Um Missbrauch einzudämmen, wird eine Arbeitsgruppe eingerichtet, die sich einmal im Monat treffen soll. Diese Gruppe soll darüber informiert werden, wenn Sub-Firmen die Mindeststandards nicht einhalten. Der Vertrag regelt, dass solche Firmen künftig ausgeschlossen werden können bei der Auftragsvergabe. "Der Betriebsrat kann bei Streitfällen die Einigungsstelle anrufen", betont IG-Metall-Bezirksleiter Geiken. Es dürfe nicht sein, dass Werkvertragsarbeitnehmer zunehmend die Arbeit von Leiharbeitern oder der Stammbelegschaft leisteten, sagt Geiken.

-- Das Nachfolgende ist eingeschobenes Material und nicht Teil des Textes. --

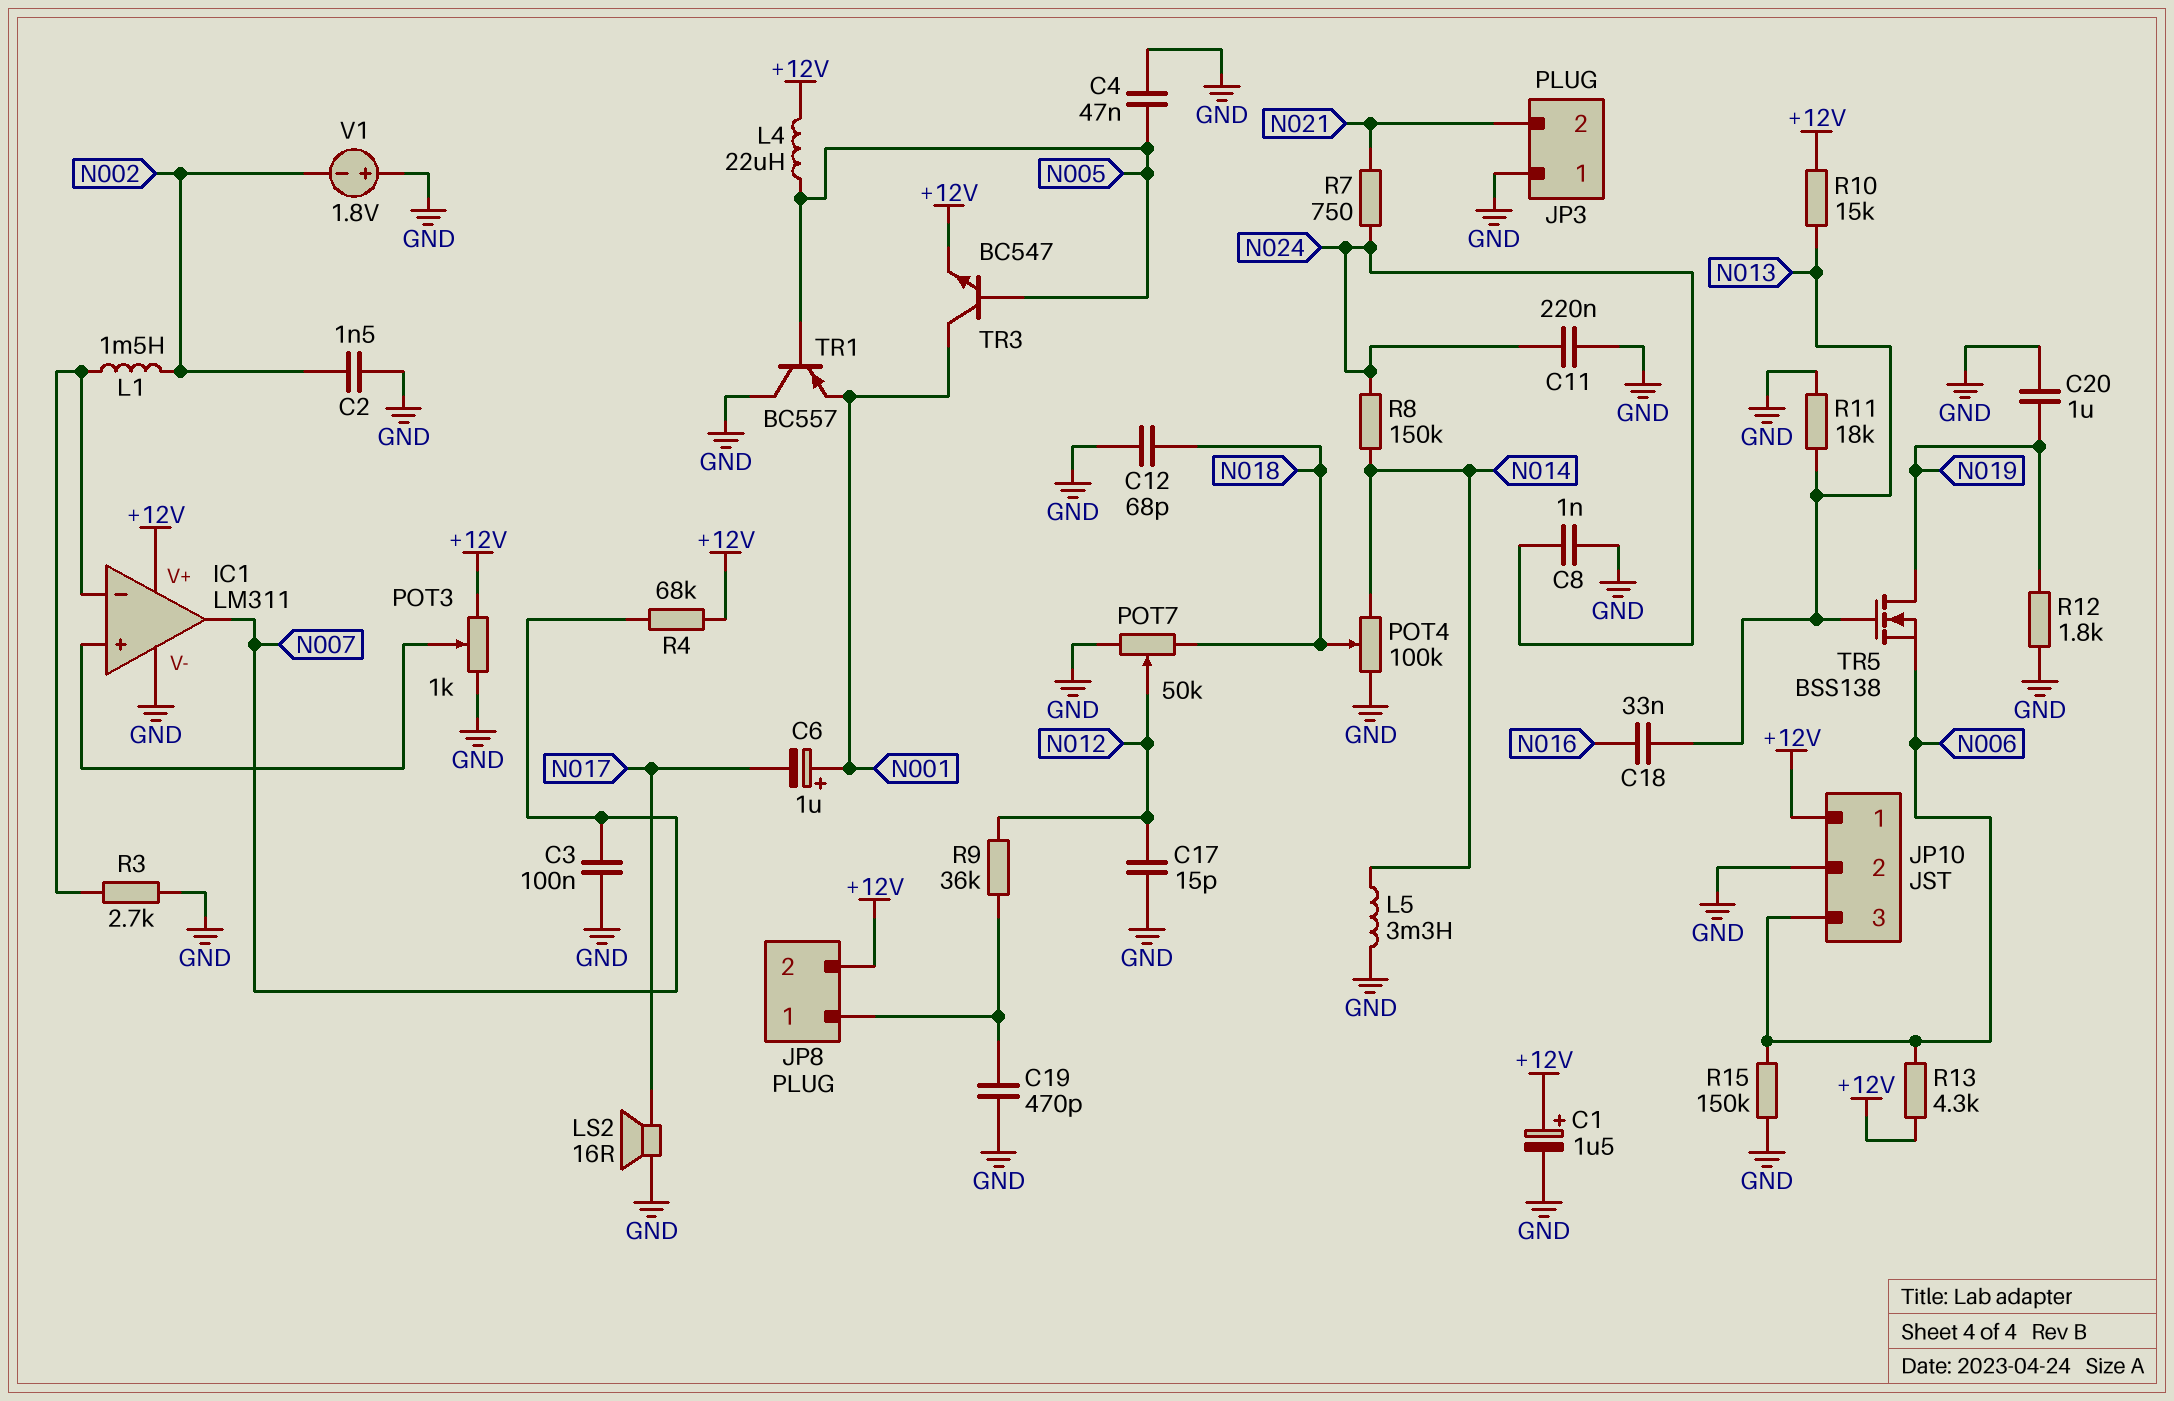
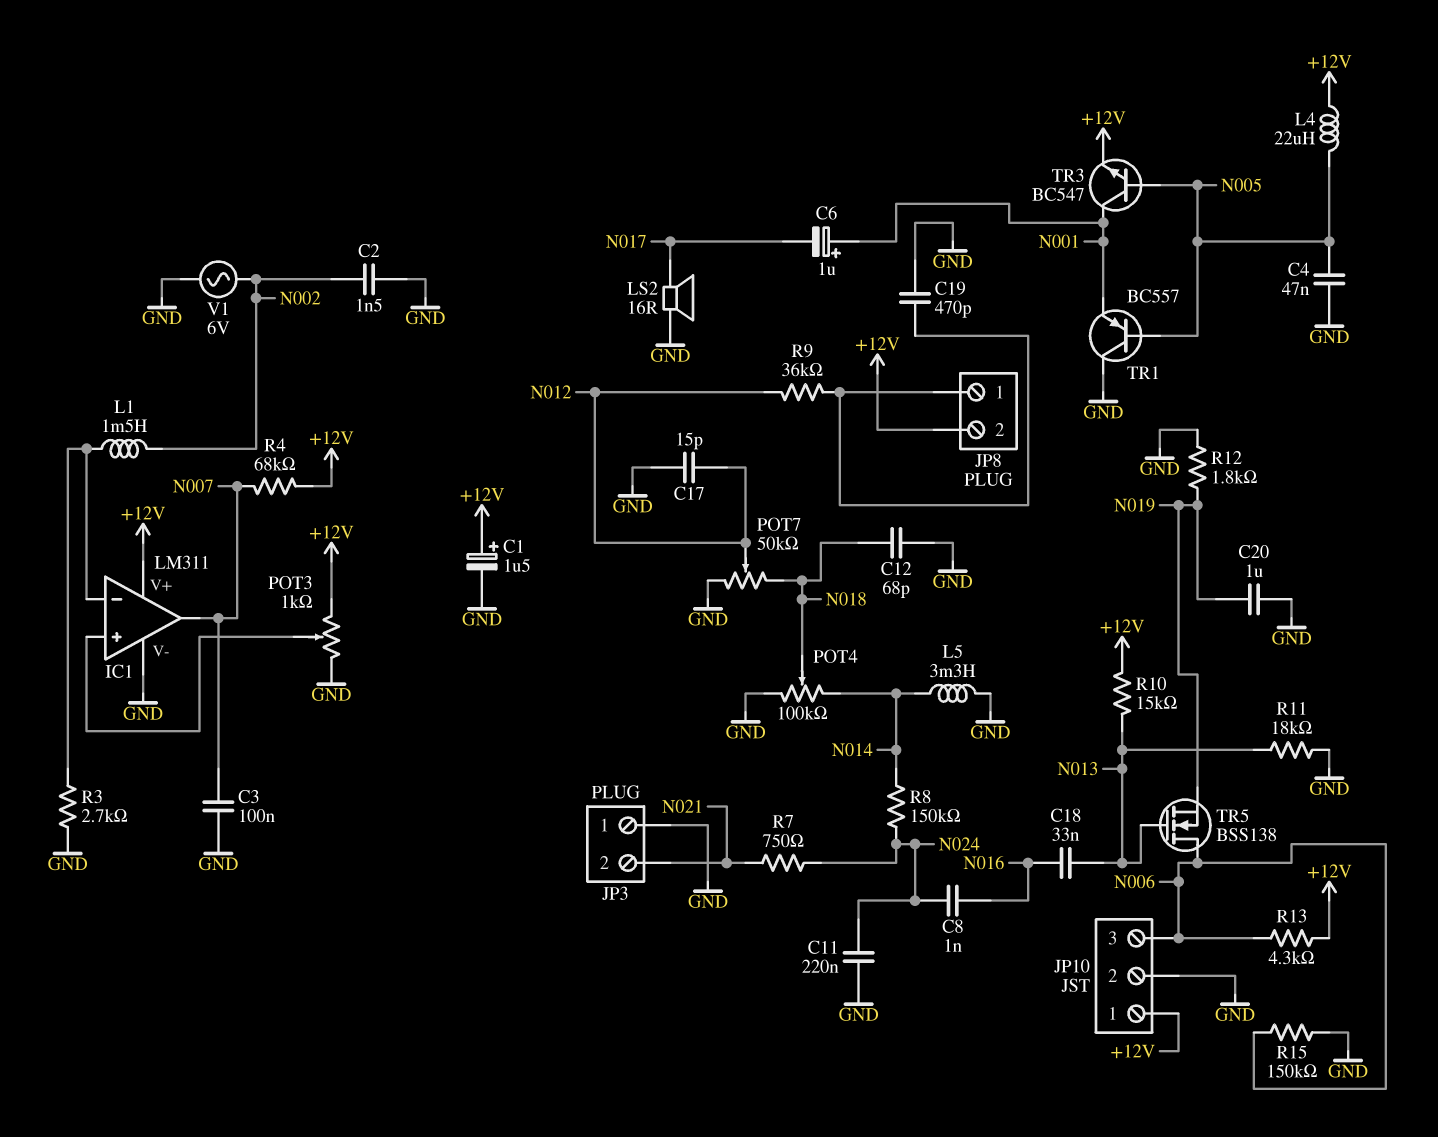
C8: 1nF (GND, N024) -> 1nF (N016, N024)
TR5: NMOS BSS138 (G N013, D N019, S N006) -> NMOS BSS138 (G N013, D N006, S N019)
V1: 1.8V (plus GND, minus N002) -> AC 6V (GND, N002)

Doch das Grundproblem kann die Gewerkschaft auch nicht lösen: Werkvertragsarbeiter haben weit weniger Rechte als Leiharbeiter. Diese sind bei Leiharbeitsfirmen angestellt und sozialversichert, sie haben Anspruch auf Urlaub und Lohnfortzahlung bei Krankheit. Seit 2012 ein Mindestlohn für die Zeitarbeitsbranche eingeführt wurde, hat es eine extreme Zunahme von Werkverträgen gegeben.